Recorded data:
--- START ---
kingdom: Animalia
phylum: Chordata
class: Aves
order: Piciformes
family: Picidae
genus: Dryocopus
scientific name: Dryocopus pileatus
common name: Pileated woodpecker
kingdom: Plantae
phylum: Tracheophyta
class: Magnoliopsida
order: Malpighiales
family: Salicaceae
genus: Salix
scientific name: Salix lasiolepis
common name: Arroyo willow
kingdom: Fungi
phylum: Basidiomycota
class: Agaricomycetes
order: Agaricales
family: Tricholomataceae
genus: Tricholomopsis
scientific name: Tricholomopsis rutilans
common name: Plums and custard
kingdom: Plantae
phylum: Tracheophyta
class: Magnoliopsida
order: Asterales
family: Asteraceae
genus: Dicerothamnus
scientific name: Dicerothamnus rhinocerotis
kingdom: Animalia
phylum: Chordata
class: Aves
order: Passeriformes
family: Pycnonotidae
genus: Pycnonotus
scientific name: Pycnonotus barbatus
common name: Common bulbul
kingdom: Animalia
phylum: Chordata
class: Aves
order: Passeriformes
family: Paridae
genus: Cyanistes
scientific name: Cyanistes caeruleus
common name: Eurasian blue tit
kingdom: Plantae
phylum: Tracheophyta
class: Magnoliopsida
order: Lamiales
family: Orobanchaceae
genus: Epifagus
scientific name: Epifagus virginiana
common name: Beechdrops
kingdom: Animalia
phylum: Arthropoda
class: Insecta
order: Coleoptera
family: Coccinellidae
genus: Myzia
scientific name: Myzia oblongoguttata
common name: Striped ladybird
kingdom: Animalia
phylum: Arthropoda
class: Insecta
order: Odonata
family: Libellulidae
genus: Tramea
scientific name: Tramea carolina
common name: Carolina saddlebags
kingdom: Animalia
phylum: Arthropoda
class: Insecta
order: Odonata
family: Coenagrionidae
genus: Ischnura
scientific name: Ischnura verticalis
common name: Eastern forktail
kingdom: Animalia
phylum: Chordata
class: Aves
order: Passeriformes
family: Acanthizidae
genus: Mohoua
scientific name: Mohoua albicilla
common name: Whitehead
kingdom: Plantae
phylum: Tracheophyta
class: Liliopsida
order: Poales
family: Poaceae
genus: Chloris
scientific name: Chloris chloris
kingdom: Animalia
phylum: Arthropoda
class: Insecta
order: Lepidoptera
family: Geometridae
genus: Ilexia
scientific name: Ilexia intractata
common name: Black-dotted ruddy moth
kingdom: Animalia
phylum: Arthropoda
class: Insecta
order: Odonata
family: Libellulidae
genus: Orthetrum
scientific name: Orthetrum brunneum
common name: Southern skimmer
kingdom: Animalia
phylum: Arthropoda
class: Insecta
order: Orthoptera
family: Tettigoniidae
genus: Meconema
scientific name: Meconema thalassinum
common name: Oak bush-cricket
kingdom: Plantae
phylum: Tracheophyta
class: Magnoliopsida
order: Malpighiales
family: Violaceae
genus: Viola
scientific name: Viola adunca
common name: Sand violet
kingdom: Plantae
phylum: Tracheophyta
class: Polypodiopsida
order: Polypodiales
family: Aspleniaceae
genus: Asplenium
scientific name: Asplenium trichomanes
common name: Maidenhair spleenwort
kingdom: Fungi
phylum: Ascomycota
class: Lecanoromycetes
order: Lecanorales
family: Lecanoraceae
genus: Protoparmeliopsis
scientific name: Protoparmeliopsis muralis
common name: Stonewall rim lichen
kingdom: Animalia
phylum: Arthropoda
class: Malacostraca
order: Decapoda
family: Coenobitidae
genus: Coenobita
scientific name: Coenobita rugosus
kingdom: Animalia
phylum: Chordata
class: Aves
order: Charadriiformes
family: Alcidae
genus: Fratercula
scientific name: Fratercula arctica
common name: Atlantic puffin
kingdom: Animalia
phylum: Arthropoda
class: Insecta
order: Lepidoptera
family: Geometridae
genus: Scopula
--- END ---
Copy every one of the lines above without changing anything.

kingdom: Animalia
phylum: Chordata
class: Aves
order: Piciformes
family: Picidae
genus: Dryocopus
scientific name: Dryocopus pileatus
common name: Pileated woodpecker
kingdom: Plantae
phylum: Tracheophyta
class: Magnoliopsida
order: Malpighiales
family: Salicaceae
genus: Salix
scientific name: Salix lasiolepis
common name: Arroyo willow
kingdom: Fungi
phylum: Basidiomycota
class: Agaricomycetes
order: Agaricales
family: Tricholomataceae
genus: Tricholomopsis
scientific name: Tricholomopsis rutilans
common name: Plums and custard
kingdom: Plantae
phylum: Tracheophyta
class: Magnoliopsida
order: Asterales
family: Asteraceae
genus: Dicerothamnus
scientific name: Dicerothamnus rhinocerotis
kingdom: Animalia
phylum: Chordata
class: Aves
order: Passeriformes
family: Pycnonotidae
genus: Pycnonotus
scientific name: Pycnonotus barbatus
common name: Common bulbul
kingdom: Animalia
phylum: Chordata
class: Aves
order: Passeriformes
family: Paridae
genus: Cyanistes
scientific name: Cyanistes caeruleus
common name: Eurasian blue tit
kingdom: Plantae
phylum: Tracheophyta
class: Magnoliopsida
order: Lamiales
family: Orobanchaceae
genus: Epifagus
scientific name: Epifagus virginiana
common name: Beechdrops
kingdom: Animalia
phylum: Arthropoda
class: Insecta
order: Coleoptera
family: Coccinellidae
genus: Myzia
scientific name: Myzia oblongoguttata
common name: Striped ladybird
kingdom: Animalia
phylum: Arthropoda
class: Insecta
order: Odonata
family: Libellulidae
genus: Tramea
scientific name: Tramea carolina
common name: Carolina saddlebags
kingdom: Animalia
phylum: Arthropoda
class: Insecta
order: Odonata
family: Coenagrionidae
genus: Ischnura
scientific name: Ischnura verticalis
common name: Eastern forktail
kingdom: Animalia
phylum: Chordata
class: Aves
order: Passeriformes
family: Acanthizidae
genus: Mohoua
scientific name: Mohoua albicilla
common name: Whitehead
kingdom: Plantae
phylum: Tracheophyta
class: Liliopsida
order: Poales
family: Poaceae
genus: Chloris
scientific name: Chloris chloris
kingdom: Animalia
phylum: Arthropoda
class: Insecta
order: Lepidoptera
family: Geometridae
genus: Ilexia
scientific name: Ilexia intractata
common name: Black-dotted ruddy moth
kingdom: Animalia
phylum: Arthropoda
class: Insecta
order: Odonata
family: Libellulidae
genus: Orthetrum
scientific name: Orthetrum brunneum
common name: Southern skimmer
kingdom: Animalia
phylum: Arthropoda
class: Insecta
order: Orthoptera
family: Tettigoniidae
genus: Meconema
scientific name: Meconema thalassinum
common name: Oak bush-cricket
kingdom: Plantae
phylum: Tracheophyta
class: Magnoliopsida
order: Malpighiales
family: Violaceae
genus: Viola
scientific name: Viola adunca
common name: Sand violet
kingdom: Plantae
phylum: Tracheophyta
class: Polypodiopsida
order: Polypodiales
family: Aspleniaceae
genus: Asplenium
scientific name: Asplenium trichomanes
common name: Maidenhair spleenwort
kingdom: Fungi
phylum: Ascomycota
class: Lecanoromycetes
order: Lecanorales
family: Lecanoraceae
genus: Protoparmeliopsis
scientific name: Protoparmeliopsis muralis
common name: Stonewall rim lichen
kingdom: Animalia
phylum: Arthropoda
class: Malacostraca
order: Decapoda
family: Coenobitidae
genus: Coenobita
scientific name: Coenobita rugosus
kingdom: Animalia
phylum: Chordata
class: Aves
order: Charadriiformes
family: Alcidae
genus: Fratercula
scientific name: Fratercula arctica
common name: Atlantic puffin
kingdom: Animalia
phylum: Arthropoda
class: Insecta
order: Lepidoptera
family: Geometridae
genus: Scopula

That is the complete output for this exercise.